According to Lakota Aid:
On the reservation:
- There is no industry, technology, or commercial infrastructure on the reservation to provide employment
- Life expectancy for women is 48 years and 52 for men.
- Teenage suicide rate is 150% higher than the U.S national average for this group.
- Infant mortality is 300% higher than the U.S. national average. This makes it the highest IMR on the continent, in the wealthiest nation on the planet (and, ranking 43rd in the world, the US national average on the whole isn't very good in the first place).
- The rate of diabetes is 800% higher than the U.S national average. 50% of the adults over the age of 40 are diabetics.
- Alcoholism affects 8 out of 10 families and the death rate from alcohol related problems is 300% higher than the remaining
- Tuberculosis is approx 800% higher than the U.S national average.
- 35% of the population is under sixteen.
- Each winter, reservation Elders are found dead from hypothermia.
- At least 60% of the homes on the reservation are infested with Black Mold, Strachybotrys, which infests the lungs and causes fatalities in infants, children, those with damaged immune systems, lung and pulmonary conditions. Exposure to this mold can also cause haemorrhaging of the lungs and brain, as well as cancer.
- Many people live in old shacks, old trailers, or dilapidated mobile homes. There is vast overcrowding among these families; most families never turn away a relative no matter how distant a blood relation, and as a result some homes built for 6-8 people, have 30 living in them.
- Many residents live without proper healthcare due to vast travel distances and involved in accessing that care.
- 60% of families have no telephones.
- 33% of homes lack basic water and sewage systems, as well as electricity.
- 59% of the reservation homes are substandard.
- Many homes lack basic insulation, heating, stoves, refrigerators, beds, basic furniture etc. With extremes of temperatures from over 100 degrees in the summer, to minus 20-40 below freezing in the winder, the hardships are unimaginable.
On top of all this, Pine Ridge residents are likely being poisoned by radiation from abandoned uranium mines. Thirteen stillborn babies were born in the span of two months, because of radiation in the water. South Dakota Public Broadcasting has an audio program about the mines and the higher incidences of cancer in the area.

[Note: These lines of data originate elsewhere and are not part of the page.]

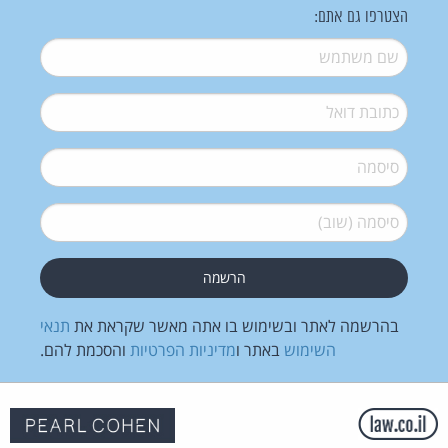
הצטרפו גם אתם:
שם משתמש
*
דואל
*
סיסמה
*
סיסמה (שוב)
*
בהרשמה לאתר ובשימוש בו אתה מאשר שקראת את
תנאי
השימוש
באתר ו
מדיניות הפרטיות
והסכמת להם.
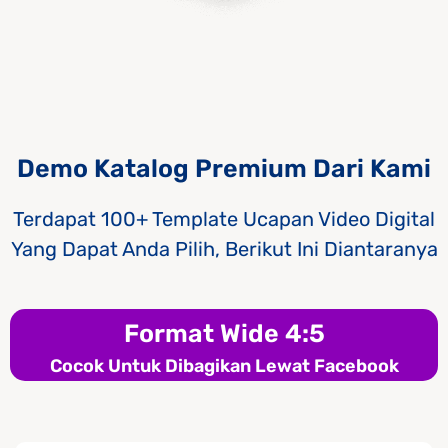
Demo Katalog Premium Dari Kami
Terdapat 100+ Template Ucapan Video Digital
Yang Dapat Anda Pilih, Berikut Ini Diantaranya
Format Wide 4:5
Cocok Untuk Dibagikan Lewat Facebook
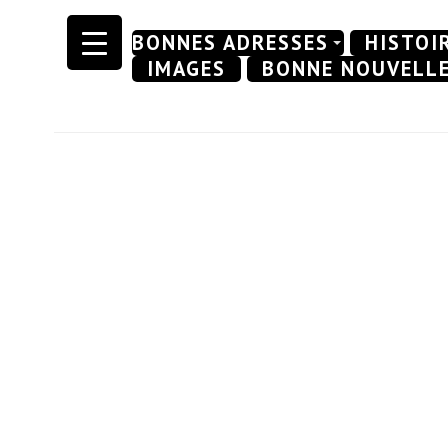
Skip
BONNES ADRESSES
HISTOI
to
IMAGES
BONNE NOUVELL
content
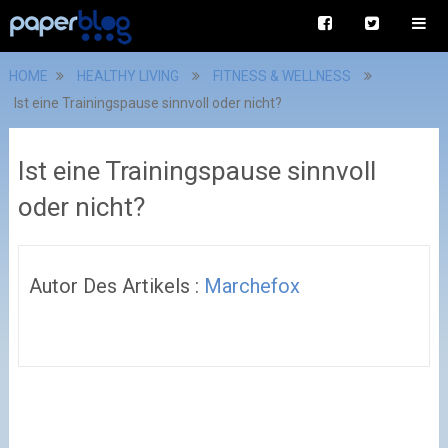
HOME
HEALTHY LIVING
FITNESS & WELLNESS
Ist eine Trainingspause sinnvoll oder nicht?
Ist eine Trainingspause sinnvoll
oder nicht?
Autor Des Artikels :
Marchefox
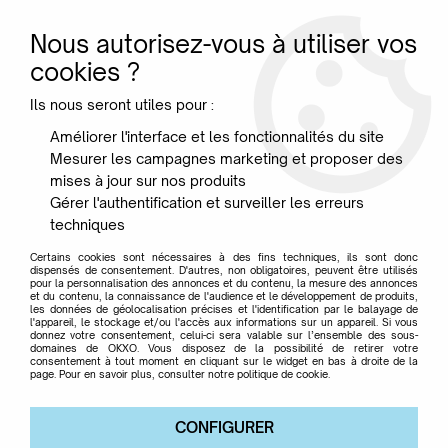
Nous autorisez-vous à utiliser vos
0
cookies ?
Ils nous seront utiles pour :
Accueil
>
Marque
>
PRESENT TIME
>
Vase Sparkle Cone - Présent
Améliorer l'interface et les fonctionnalités du site
time
Mesurer les campagnes marketing et proposer des
mises à jour sur nos produits
BLACK WEEKD END
-
40
%
Gérer l'authentification et surveiller les erreurs
techniques
Certains cookies sont nécessaires à des fins techniques, ils sont donc
dispensés de consentement. D'autres, non obligatoires, peuvent être utilisés
pour la personnalisation des annonces et du contenu, la mesure des annonces
et du contenu, la connaissance de l'audience et le développement de produits,
les données de géolocalisation précises et l'identification par le balayage de
l'appareil, le stockage et/ou l'accès aux informations sur un appareil. Si vous
donnez votre consentement, celui-ci sera valable sur l’ensemble des sous-
domaines de OKXO. Vous disposez de la possibilité de retirer votre
consentement à tout moment en cliquant sur le widget en bas à droite de la
page. Pour en savoir plus, consulter notre politique de cookie.
CONFIGURER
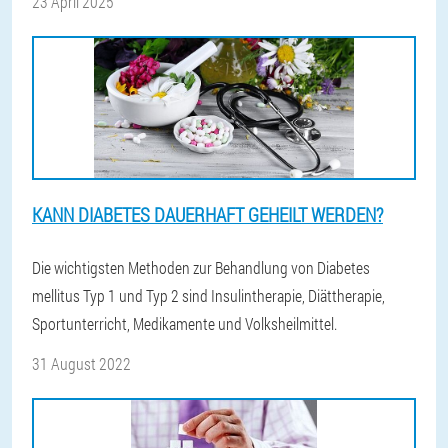
23 April 2025
KANN DIABETES DAUERHAFT GEHEILT WERDEN?
Die wichtigsten Methoden zur Behandlung von Diabetes
mellitus Typ 1 und Typ 2 sind Insulintherapie, Diättherapie,
Sportunterricht, Medikamente und Volksheilmittel.
31 August 2022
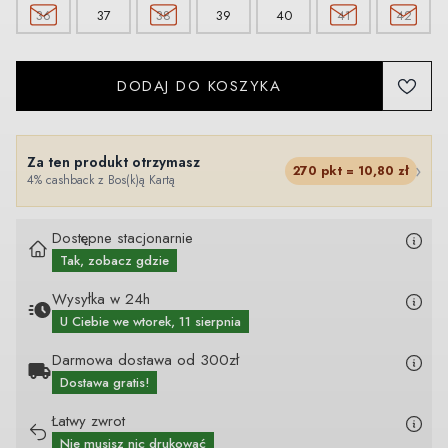
36
37
38
39
40
41
42
DODAJ DO KOSZYKA
Za ten produkt otrzymasz
›
270
pkt =
10,80
zł
4% cashback z Bos(k)ą Kartą
Dostępne stacjonarnie
Tak, zobacz gdzie
Wysyłka w 24h
U Ciebie
we wtorek, 11 sierpnia
Darmowa dostawa od 300zł
Dostawa gratis!
Łatwy zwrot
Nie musisz nic drukować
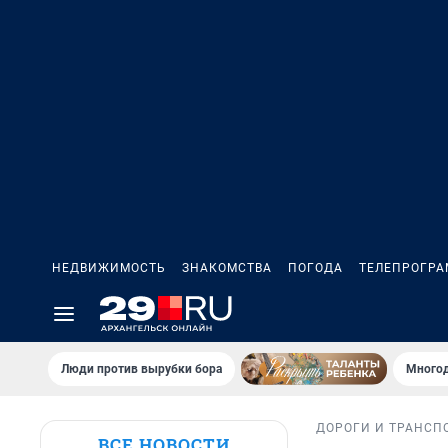
НЕДВИЖИМОСТЬ
ЗНАКОМСТВА
ПОГОДА
ТЕЛЕПРОГР
Люди против вырубки бора
Многод
ДОРОГИ И ТРАНСП
ВСЕ НОВОСТИ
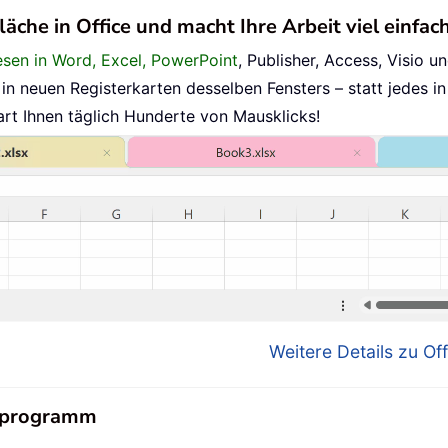
läche in Office und macht Ihre Arbeit viel einfac
esen in Word, Excel, PowerPoint
, Publisher, Access, Visio un
n neuen Registerkarten desselben Fensters – statt jedes in
art Ihnen täglich Hunderte von Mausklicks!
Weitere Details zu Off
nsprogramm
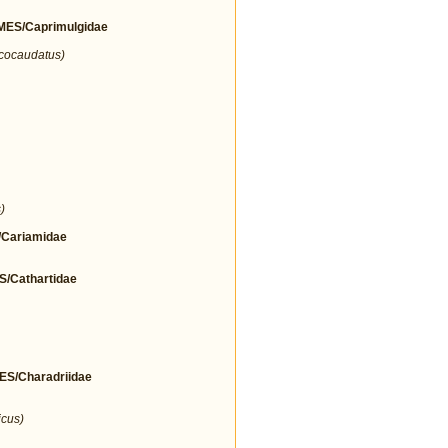
ES/Caprimulgidae
icocaudatus)
)
Cariamidae
Cathartidae
/Charadriidae
icus)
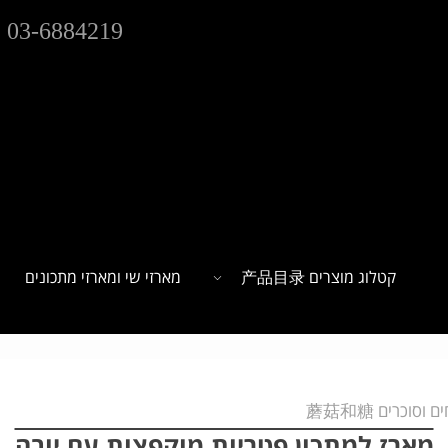
03-6884219
קטלוג מוצרים 产品目录
מארזי שי ומארזי מתכונים
וסוכרים 蘑菇和糖
מארז למתכון פטריות מוקפצות עם יובה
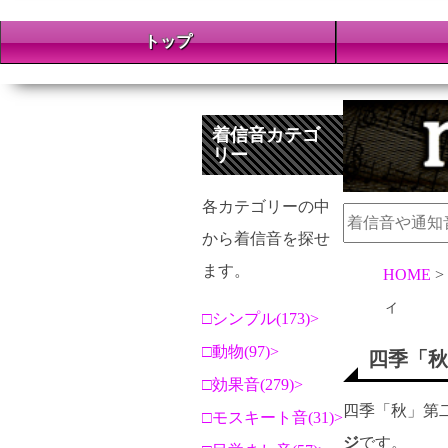
トップ
着信音カテゴ
リー
各カテゴリーの中
から着信音を探せ
ます。
HOME
ィ
シンプル(173)
動物(97)
四季「秋
効果音(279)
四季「秋」第
モスキート音(31)
ジ
です。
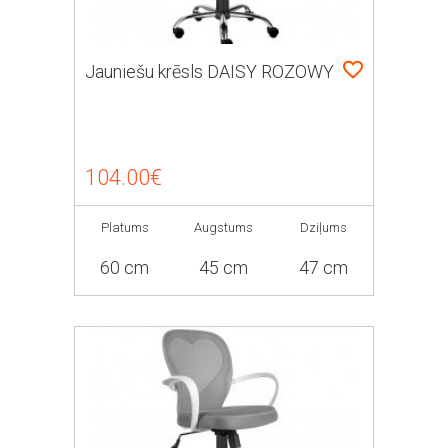
Jauniešu krēsls DAISY ROZOWY
104.00€
Platums
Augstums
Dziļums
60 cm
45 cm
47 cm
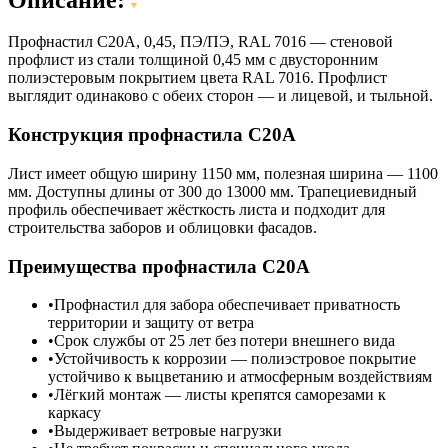
Профнастил C20A, 0,45, ПЭ/ПЭ, RAL 7016 — стеновой
профлист из стали толщиной 0,45 мм с двусторонним
полиэстеровым покрытием цвета RAL 7016. Профлист
выглядит одинаково с обеих сторон — и лицевой, и тыльной.
Конструкция профнастила С20А
Лист имеет общую ширину 1150 мм, полезная ширина — 1100
мм. Доступны длины от 300 до 13000 мм. Трапециевидный
профиль обеспечивает жёсткость листа и подходит для
строительства заборов и облицовки фасадов.
Преимущества профнастила С20А
Профнастил для забора обеспечивает приватность
территории и защиту от ветра
Срок службы от 25 лет без потери внешнего вида
Устойчивость к коррозии — полиэстровое покрытие
устойчиво к выцветанию и атмосферным воздействиям
Лёгкий монтаж — листы крепятся саморезами к
каркасу
Выдерживает ветровые нагрузки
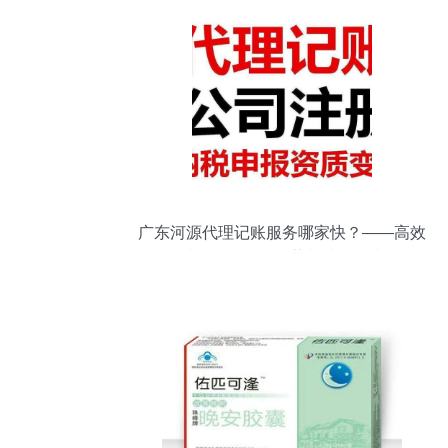
广东河源代理记账服务哪家快？――高效
财税服务机构推荐与选择指南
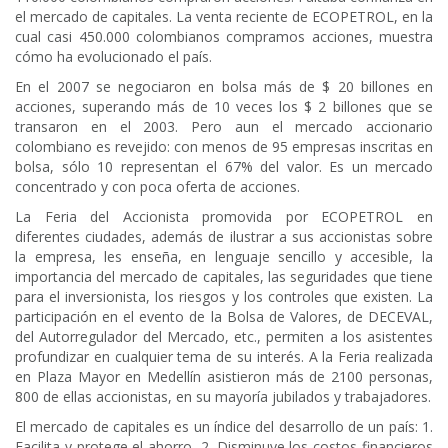
el mercado de capitales. La venta reciente de ECOPETROL, en la
cual casi 450.000 colombianos compramos acciones, muestra
cómo ha evolucionado el país.
En el 2007 se negociaron en bolsa más de $ 20 billones en
acciones, superando más de 10 veces los $ 2 billones que se
transaron en el 2003. Pero aun el mercado accionario
colombiano es revejido: con menos de 95 empresas inscritas en
bolsa, sólo 10 representan el 67% del valor. Es un mercado
concentrado y con poca oferta de acciones.
La Feria del Accionista promovida por ECOPETROL en
diferentes ciudades, además de ilustrar a sus accionistas sobre
la empresa, les enseña, en lenguaje sencillo y accesible, la
importancia del mercado de capitales, las seguridades que tiene
para el inversionista, los riesgos y los controles que existen. La
participación en el evento de la Bolsa de Valores, de DECEVAL,
del Autorregulador del Mercado, etc., permiten a los asistentes
profundizar en cualquier tema de su interés. A la Feria realizada
en Plaza Mayor en Medellín asistieron más de 2100 personas,
800 de ellas accionistas, en su mayoría jubilados y trabajadores.
El mercado de capitales es un índice del desarrollo de un país: 1.
Facilita y protege el ahorro, 2. Disminuye los costos financieros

More about the Pine Ridge Lakota is here.
Brenda Aplin, who runs Lakota Aid is English, not American, and she still lives in England, and from what I see runs it out of pure dedication to the people. Her organisation raises money for direct aid to Pine Ridge: essentials such as propane tanks at a cost of £550 (about $1,090 USD or $1250 CAD) for a 500-gallon tank, or ambulances that would be lifesaving for some of the reservation's diabetics who need dialysis (one of the Elders trying to set up the ambulance project is Ester Black Elk, the granddaughter of Lakota holy man Black Elk).
Also needed are funds to provide job training, housing, and a lot of other things that most of us take for granted.
Mrs. Aplin and two filmmakers have produced a half-hour documentary about the reservation. If you go to Lakota Voices and make a $20 donation (about £12 GBP or $23 CAD, including shipping), they'll send you a copy of the DVD. .
You can go here for other ways to help. Also take a look at lakota_support. Spreading the word helps, too, so posting something in your blog or journal isn't such a bad idea. :)
I first saw this posted at alfirin_kirinki's LJ, and a lot of the info comes from there.
ETA: Did I mention how much I hate the term "Native American"? It doesn't make sense. The ancestors of indigenous peoples were here before there ever was a country called America (and there never really has been a country called "America", but that's another rant entirely).